Document excerpt:

········

When life throws at you a hefty amount of trauma to navigate, over time it is frightfully easy to succumb to cynicism and allow it to clog up your once positively healthy heart, resigning yourself to never rediscovering that spark again. Especially when you’re staring the lavish excess of annual festivities in the face, where an etching of a happy face in front of the masses can be difficult to draw.

As a Christmas Eve baby who still feels like he’s piecing his life back together, after seeing Paul Feig’s love letter to London and the pitch-perfect back catalogue of George Michael ‘Last Christmas’, it’s tough not to embrace its mantra to ‘look up’ and give it all ‘One More Try’ this year…

Embodying this grand disillusionment in the film is Emilia Clarke’s employed elf, the happy-go-lucky Kate whose war-torn beginnings in Yugoslavia showed promise, with her strong voice being heaven to the ears of her overprotective and embarrassingly outspoken mother Petra (Emma Thompson on script duty here too).

Her kooky assurance on a stage hardly translates to her bright work surroundings in modern-day London however, with Michelle Yeoh’s impeccably dressed store owner ‘Santa’ throwing enough shade to dim the tree lights, eye-rolling at Kate’s distinct lack of direction. The key to opening her fragile heart lies in the goofy yet swoon-worthy figure of Tom (Henry Golding). Striking up an adorable relationship with him mocking the initial barrage of Kate’s snarky serial-killer remarks, he ultimately encourages her to be more inviting of new experiences, whilst confronting the insecurities she’s been reluctant to deal with.

Bringing his refined brand of female-driven comedy to our capital, director Paul Feig has a wonderful understanding of how to wholeheartedly embrace the ludicrousness of the occasion, along with the eccentric nature in which many of our classic comedy creations have revelled in.

The glorious cringe of Michelle Yeoh’s growing attraction to a strapping Scandinavian with peculiar festive figurines mere spectators to their romance. Grounded in the humbling confines of a homeless shelter with its spirited inhabitants torn on what some consider middle-class meddling on Kate’s part. Feig never over eggs his cinematic Christmas pudding which drips in sweet sentiment and is filled with inclusion, finding pure joy in its welcome subversion of the blunt Brexit rhetoric that doesn’t sour its solid script too much here.

········

Information supplied:
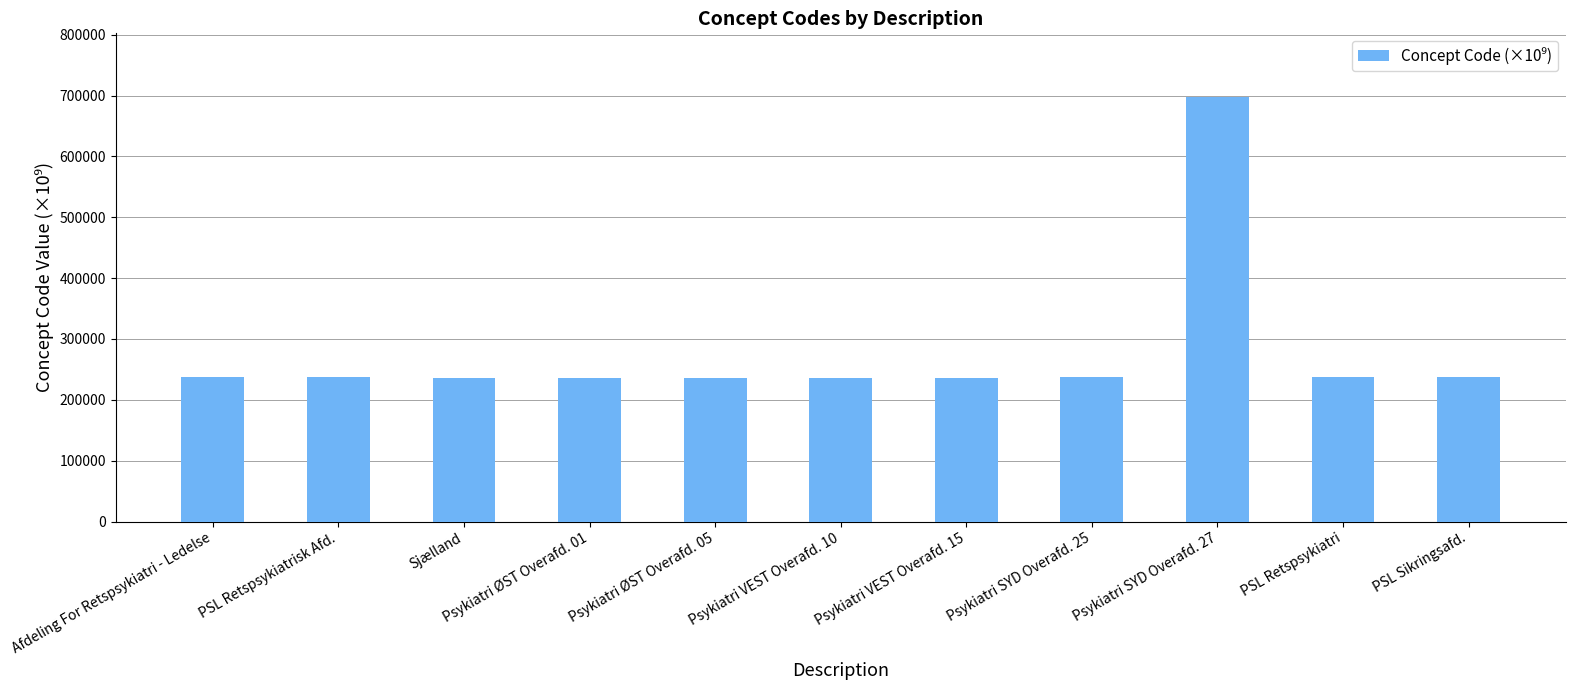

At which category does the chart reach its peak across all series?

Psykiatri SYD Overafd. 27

········

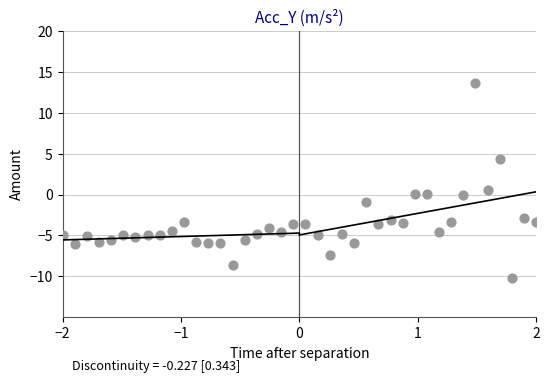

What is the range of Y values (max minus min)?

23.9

········

What you should do: Rewrite the film review from "When life throws" up to and including "difficult to draw.", changing "cynicism" to "bitterness". The material stands apart from the film review.

Output for this exercise:
When life throws at you a hefty amount of trauma to navigate, over time it is frightfully easy to succumb to bitterness and allow it to clog up your once positively healthy heart, resigning yourself to never rediscovering that spark again. Especially when you’re staring the lavish excess of annual festivities in the face, where an etching of a happy face in front of the masses can be difficult to draw.